Will
01
从睡梦中迷迷糊糊转醒的时候,呼吸道干涩的感觉一路从鼻腔烧到肺部。天早就黑成一片,602的灯基本都打着,沈星回从沙发上探出手来摸到手机看了眼时间。10月15日23点30分。
马上就要到16号了。
嗓子干的难受,沈星回皱着眉拢了毯子捂上口鼻,压住突如其来咳嗽的声音。
毛毯下另一具身体的主人不见了踪影,但留下了体温的余热,毛毯掩去了沈星回大半张脸,只剩下垂着睫毛轻闭的双眼还露在外面,突然像是发现了什么有趣的事一样笑了起来。他听到你在露台捣鼓的动静,慌张又小心。
“白天就发现了。”
沈星回在心底说着,但还是乖乖呆着等你的惊喜,小臂撑着让自己直靠在沙发上,轻轻把毯子扯到下颚以下,露出英挺的鼻子和薄薄的嘴唇。
他注意到玻璃反光里的自己,唇角还有些红肿,应当是昨晚二人亲热之际你受不住时咬的,不由得耳根就有些发烫。
茶几上有装好的温水,专门买的保温杯让温度没什么变化,沈星回捧着杯子小口小口的润着自己因为感冒而干热的嗓子。温热的液体顺着嗓口一路向下,落在有些空荡的胃里,暖和的感觉却是充盈到了心底。
这是他和你在临空一起度过的第一个秋天。保温杯里的水是你倒的,茶几上还放着一团蒲公英。这几天他嘴角有些上火了,你紧张的不行,硬要他涂药不说还差点领着他去中药铺抓方子。后来查了资料说是蒲公英煮水下火快,就采了一把回来。
温热的指尖触碰到蒲公英黄白的茸毛又缩回,像是不忍惊扰一个梦境。饱满的安宁游荡在客厅被蛋糕甜味反复烘烤的空气里。沈星回其实还没完全睡醒,在沙发上坐了一阵,看着那团蒲公英入了神——
02
那天晚上,他在航行日记里录下:又见面了,今天是航行的第一千零十五天,现在是下午两点零九分,回溯任务第六次失败……我见到了死亡,死亡有着蒲公英的形状和重量。
03
录像重新播放,这是第二十次。他开了一瓶酒。战时没有新鲜樱桃,沈星回选择罐装浓缩樱桃汁作为代替,汤力水和金酒的比例是三比一,他用手指将它搅拌均匀,然后吮掉指节上残留的酒液。
理论上来说,战时也不该有庆贺,但他的阁楼角落里立着一棵冷杉,是昨晚你不知从哪里弄来的。你开完会从军区回来,那时沈星回已经睡着,只在梦里隐约听到枝叶彼此摩擦的沙沙声。
他慢慢喝着酒,身体靠住餐台。战区在极北,才十月就袭来了寒潮,从他站立的地方可以听见塔楼的钟,钟声里有雪的气味;可以看见晨光从天窗漏下,青灰色的一片,勾勒出树的轮廓。

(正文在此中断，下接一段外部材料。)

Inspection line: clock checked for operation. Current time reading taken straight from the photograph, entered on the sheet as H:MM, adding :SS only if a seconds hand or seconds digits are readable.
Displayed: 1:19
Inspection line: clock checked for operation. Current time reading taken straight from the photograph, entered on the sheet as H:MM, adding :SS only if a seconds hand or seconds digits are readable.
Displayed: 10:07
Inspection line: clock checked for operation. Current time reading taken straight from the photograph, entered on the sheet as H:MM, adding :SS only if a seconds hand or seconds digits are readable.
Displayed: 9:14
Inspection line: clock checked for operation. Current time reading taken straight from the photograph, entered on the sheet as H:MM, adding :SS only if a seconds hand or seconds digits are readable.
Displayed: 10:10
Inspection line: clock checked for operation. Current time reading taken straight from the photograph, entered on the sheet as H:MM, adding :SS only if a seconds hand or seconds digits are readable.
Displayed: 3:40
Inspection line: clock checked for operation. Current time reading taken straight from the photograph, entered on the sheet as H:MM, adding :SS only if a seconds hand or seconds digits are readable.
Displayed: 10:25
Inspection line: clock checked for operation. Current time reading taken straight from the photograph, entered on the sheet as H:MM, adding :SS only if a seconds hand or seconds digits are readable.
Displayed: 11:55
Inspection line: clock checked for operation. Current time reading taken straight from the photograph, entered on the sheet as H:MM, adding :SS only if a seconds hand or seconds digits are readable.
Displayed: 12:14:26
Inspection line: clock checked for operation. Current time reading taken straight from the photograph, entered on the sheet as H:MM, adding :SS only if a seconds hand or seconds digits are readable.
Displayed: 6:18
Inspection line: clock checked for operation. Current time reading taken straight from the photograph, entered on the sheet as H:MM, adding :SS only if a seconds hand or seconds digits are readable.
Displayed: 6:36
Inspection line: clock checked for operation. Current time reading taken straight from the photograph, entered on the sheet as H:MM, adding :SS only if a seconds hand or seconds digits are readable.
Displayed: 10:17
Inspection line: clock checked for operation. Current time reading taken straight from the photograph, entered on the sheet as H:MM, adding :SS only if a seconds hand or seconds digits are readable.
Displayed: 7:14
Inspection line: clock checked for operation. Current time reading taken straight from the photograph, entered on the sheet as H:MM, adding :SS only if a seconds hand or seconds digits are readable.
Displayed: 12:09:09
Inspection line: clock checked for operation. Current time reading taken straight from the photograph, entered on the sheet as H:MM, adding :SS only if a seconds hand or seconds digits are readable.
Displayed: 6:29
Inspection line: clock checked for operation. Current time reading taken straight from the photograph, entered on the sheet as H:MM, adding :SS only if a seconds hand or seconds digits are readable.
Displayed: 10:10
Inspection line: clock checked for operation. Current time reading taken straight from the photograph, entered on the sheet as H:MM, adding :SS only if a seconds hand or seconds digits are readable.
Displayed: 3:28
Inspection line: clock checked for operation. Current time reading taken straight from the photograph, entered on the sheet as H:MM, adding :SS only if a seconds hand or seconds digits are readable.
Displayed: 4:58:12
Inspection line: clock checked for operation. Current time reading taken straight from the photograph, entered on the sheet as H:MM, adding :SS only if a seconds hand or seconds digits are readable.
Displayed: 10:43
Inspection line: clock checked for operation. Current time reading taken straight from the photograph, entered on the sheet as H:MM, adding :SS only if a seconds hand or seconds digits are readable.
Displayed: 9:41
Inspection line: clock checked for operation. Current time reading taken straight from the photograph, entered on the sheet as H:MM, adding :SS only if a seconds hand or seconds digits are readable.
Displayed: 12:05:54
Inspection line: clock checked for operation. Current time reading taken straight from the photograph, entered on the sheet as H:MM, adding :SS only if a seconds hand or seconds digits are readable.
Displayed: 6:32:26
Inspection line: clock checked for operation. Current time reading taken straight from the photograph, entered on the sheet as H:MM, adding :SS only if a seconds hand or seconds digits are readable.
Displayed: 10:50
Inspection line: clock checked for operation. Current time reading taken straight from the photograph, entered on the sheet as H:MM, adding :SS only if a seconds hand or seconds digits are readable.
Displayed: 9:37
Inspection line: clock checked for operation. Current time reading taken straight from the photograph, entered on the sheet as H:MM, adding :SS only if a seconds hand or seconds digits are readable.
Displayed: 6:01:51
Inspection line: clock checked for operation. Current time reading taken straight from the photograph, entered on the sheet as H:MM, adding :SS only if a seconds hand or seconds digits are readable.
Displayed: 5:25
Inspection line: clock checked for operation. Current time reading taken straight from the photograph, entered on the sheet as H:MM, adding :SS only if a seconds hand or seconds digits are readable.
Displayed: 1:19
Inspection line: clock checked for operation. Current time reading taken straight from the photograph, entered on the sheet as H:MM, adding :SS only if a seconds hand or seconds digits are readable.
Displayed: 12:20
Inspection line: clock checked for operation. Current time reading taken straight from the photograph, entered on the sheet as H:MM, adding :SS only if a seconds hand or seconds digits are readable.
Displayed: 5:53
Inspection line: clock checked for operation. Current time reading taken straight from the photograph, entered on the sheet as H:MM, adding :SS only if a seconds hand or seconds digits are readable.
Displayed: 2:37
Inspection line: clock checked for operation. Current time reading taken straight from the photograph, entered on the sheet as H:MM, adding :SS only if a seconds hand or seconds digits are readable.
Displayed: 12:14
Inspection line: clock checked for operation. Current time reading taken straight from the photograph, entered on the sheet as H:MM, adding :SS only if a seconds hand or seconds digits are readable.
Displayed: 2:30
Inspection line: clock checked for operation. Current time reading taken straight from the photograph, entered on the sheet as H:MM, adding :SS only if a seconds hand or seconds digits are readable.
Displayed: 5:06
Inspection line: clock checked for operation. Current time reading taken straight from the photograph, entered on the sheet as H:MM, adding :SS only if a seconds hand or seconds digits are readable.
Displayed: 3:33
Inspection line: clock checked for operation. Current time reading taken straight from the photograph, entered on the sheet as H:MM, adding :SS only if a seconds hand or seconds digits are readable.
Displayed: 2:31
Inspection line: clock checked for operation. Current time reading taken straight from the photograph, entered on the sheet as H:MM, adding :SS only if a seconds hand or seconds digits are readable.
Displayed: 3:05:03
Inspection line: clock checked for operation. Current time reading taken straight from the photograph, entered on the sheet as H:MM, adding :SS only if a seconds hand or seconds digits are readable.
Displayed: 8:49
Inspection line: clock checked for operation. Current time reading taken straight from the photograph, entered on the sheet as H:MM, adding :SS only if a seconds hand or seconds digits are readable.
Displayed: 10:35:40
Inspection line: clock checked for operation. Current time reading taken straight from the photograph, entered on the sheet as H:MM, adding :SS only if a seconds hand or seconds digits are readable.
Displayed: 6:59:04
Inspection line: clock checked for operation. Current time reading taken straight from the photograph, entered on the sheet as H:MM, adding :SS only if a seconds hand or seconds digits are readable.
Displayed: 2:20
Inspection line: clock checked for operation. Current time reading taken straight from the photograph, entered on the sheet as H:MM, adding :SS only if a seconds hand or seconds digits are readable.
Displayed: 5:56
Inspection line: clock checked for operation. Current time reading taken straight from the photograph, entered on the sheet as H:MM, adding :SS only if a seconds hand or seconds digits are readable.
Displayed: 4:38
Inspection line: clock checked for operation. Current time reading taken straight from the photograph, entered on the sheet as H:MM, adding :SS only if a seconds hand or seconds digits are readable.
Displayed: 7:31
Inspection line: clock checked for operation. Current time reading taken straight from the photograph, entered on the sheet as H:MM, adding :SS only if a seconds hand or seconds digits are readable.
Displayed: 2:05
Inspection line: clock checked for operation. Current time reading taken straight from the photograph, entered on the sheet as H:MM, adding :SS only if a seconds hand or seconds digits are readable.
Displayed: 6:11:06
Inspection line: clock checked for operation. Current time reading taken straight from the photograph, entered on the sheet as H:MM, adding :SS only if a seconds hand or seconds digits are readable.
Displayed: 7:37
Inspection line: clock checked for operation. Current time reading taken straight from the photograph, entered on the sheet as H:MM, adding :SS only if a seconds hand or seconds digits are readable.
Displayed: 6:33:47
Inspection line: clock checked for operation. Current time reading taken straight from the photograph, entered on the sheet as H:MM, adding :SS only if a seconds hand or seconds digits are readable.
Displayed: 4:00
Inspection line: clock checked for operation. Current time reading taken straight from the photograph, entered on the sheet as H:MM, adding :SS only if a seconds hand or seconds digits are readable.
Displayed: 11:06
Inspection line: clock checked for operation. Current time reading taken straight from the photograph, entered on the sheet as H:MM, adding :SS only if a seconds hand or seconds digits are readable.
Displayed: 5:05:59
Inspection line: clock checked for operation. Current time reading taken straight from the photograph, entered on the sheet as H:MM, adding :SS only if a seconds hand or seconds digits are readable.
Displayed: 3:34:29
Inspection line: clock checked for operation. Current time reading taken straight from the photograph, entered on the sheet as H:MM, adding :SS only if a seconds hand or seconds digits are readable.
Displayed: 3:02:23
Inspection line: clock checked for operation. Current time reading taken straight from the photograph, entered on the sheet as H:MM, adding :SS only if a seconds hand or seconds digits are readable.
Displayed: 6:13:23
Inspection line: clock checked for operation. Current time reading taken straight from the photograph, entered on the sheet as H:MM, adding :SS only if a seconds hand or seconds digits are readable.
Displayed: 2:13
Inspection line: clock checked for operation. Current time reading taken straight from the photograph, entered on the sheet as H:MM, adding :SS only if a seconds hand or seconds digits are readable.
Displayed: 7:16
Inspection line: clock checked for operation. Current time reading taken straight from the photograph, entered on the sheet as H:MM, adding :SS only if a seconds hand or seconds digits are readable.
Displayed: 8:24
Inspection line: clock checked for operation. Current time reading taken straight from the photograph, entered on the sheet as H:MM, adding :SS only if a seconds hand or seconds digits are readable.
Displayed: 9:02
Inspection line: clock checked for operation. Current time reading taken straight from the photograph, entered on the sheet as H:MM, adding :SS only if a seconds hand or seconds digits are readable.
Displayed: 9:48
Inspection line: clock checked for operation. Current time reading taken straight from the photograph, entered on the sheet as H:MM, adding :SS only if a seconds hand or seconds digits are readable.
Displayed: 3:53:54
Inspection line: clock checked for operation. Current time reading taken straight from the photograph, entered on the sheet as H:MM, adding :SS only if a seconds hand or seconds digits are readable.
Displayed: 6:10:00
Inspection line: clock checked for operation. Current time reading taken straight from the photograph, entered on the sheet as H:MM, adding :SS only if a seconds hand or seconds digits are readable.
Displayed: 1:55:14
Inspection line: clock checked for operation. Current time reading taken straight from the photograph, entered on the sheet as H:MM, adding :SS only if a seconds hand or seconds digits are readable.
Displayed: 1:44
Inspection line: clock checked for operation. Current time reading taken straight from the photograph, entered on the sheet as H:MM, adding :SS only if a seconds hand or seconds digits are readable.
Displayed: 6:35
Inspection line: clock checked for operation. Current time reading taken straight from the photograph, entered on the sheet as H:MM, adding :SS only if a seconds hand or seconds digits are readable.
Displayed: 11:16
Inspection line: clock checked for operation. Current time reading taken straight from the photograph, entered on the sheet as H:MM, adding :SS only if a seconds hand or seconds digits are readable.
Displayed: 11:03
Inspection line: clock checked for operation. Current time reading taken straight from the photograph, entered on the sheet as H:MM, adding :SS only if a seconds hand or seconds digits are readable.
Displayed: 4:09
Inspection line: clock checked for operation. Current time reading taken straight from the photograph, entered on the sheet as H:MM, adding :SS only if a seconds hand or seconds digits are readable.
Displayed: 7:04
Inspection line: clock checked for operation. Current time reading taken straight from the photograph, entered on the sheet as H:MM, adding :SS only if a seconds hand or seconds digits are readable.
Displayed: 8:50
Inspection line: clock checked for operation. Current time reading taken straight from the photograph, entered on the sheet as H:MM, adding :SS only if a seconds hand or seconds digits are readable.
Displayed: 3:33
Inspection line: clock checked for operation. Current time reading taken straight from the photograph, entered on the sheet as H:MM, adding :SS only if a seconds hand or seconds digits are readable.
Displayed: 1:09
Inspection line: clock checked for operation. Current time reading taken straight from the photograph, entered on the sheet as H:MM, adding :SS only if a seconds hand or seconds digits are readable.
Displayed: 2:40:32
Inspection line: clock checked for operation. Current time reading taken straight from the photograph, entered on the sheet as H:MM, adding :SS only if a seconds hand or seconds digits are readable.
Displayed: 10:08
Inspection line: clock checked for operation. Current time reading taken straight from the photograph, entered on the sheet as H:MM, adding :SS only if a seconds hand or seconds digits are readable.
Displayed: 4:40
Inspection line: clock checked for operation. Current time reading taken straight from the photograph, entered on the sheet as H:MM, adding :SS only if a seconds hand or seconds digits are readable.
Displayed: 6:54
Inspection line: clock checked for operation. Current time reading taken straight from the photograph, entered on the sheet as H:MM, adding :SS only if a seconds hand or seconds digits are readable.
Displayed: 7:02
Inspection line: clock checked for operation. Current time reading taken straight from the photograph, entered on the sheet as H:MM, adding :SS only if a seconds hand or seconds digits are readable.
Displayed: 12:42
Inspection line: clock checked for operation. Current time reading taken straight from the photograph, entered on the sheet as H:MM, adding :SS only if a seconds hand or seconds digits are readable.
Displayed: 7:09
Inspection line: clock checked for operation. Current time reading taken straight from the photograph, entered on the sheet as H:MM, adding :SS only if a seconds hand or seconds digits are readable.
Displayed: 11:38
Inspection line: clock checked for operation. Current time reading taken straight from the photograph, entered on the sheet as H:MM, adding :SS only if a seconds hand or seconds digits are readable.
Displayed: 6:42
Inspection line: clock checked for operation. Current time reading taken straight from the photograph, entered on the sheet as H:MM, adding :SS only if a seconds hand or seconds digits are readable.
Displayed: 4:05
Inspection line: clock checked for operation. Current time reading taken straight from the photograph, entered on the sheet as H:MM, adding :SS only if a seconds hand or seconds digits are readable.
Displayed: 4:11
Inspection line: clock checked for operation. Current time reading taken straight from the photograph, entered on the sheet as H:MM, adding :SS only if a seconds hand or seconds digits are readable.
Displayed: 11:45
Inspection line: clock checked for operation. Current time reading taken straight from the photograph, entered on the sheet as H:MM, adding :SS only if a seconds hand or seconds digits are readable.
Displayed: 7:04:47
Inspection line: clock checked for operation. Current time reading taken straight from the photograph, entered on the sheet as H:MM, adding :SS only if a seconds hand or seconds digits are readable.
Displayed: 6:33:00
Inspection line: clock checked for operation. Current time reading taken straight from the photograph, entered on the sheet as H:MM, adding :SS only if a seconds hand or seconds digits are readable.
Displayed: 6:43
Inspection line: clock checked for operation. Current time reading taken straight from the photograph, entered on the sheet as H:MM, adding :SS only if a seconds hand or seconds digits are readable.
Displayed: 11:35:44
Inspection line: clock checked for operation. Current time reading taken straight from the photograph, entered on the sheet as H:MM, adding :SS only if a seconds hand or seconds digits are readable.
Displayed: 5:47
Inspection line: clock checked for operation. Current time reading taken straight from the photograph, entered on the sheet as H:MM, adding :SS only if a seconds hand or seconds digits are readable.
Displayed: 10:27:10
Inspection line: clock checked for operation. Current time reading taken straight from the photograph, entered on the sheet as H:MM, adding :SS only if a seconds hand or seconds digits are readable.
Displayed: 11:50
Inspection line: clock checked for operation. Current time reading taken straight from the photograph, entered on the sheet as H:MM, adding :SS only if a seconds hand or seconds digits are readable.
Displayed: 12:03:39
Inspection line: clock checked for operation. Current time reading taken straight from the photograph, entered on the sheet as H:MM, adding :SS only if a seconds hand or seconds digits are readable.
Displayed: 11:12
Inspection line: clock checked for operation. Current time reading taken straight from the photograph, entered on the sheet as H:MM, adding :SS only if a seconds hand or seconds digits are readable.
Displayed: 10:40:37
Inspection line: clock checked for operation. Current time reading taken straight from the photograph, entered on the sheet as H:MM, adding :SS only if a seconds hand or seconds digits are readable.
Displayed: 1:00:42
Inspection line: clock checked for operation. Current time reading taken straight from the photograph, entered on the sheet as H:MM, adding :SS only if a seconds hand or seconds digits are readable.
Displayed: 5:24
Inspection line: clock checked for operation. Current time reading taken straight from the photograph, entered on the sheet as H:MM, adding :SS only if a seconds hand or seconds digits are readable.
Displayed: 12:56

它还很小,树尖挂着一颗星星,在通上电源之后,会发出鹅黄色的光,下面挂了一张卡片,写着生日快乐。
酒喝完,他端起烫好的速食泡面走到床前,“我听到你偷笑了。”
睡在他床上的人纹丝不动。
“醒醒。”
沈星回撕开泡面盖子,在你枕边坐下,很快,你皱起鼻子,“太没人性了吧。”
“你昨天也是这么弄醒我的。”
“谢谢夸奖。”你把脸埋进枕头,试图躲开在鼻尖摇晃的泡面味道。
“我没在夸你。”
你从枕头里抬起头,靠在沈星回的腿上。
“我以为没人性是对我们这个职业最大的夸奖。”你说。
“提醒你一下,”你翻过身,“我只睡了三个小时。”
“那我也提醒你一下,”沈星回摸摸你的脸,“你那碗面已经泡了三分钟。”
他洗完手回来,老式唱片机里正在播放一部弦乐四重奏,房间里没有亮灯,你捧着面碗坐在那棵树前冲他招手。
“今天可是你生日,就吃这个?”
“你不是已经送给我一颗挂在树尖上的星星了吗?而且,”沈星回顿了顿,把视线从那棵树上移回你的眼睛。
“只要有你在我就快乐。”
沈星回已经不记得你们上一次像这样呆在一起是什么时候,也许和这架唱片机上一次被使用的时间一样长。他很少用它来放交响乐,因为他听交响乐时总会想起猫和老鼠,不合时宜的通感会毁掉一切艺术。
04
沈星回第一次回溯到这个节点的世界,他一个人去听学校乐团组织的弦乐四重奏演出,票是邱诺亚弄来的,他想要加入乐团,但一直没有成功。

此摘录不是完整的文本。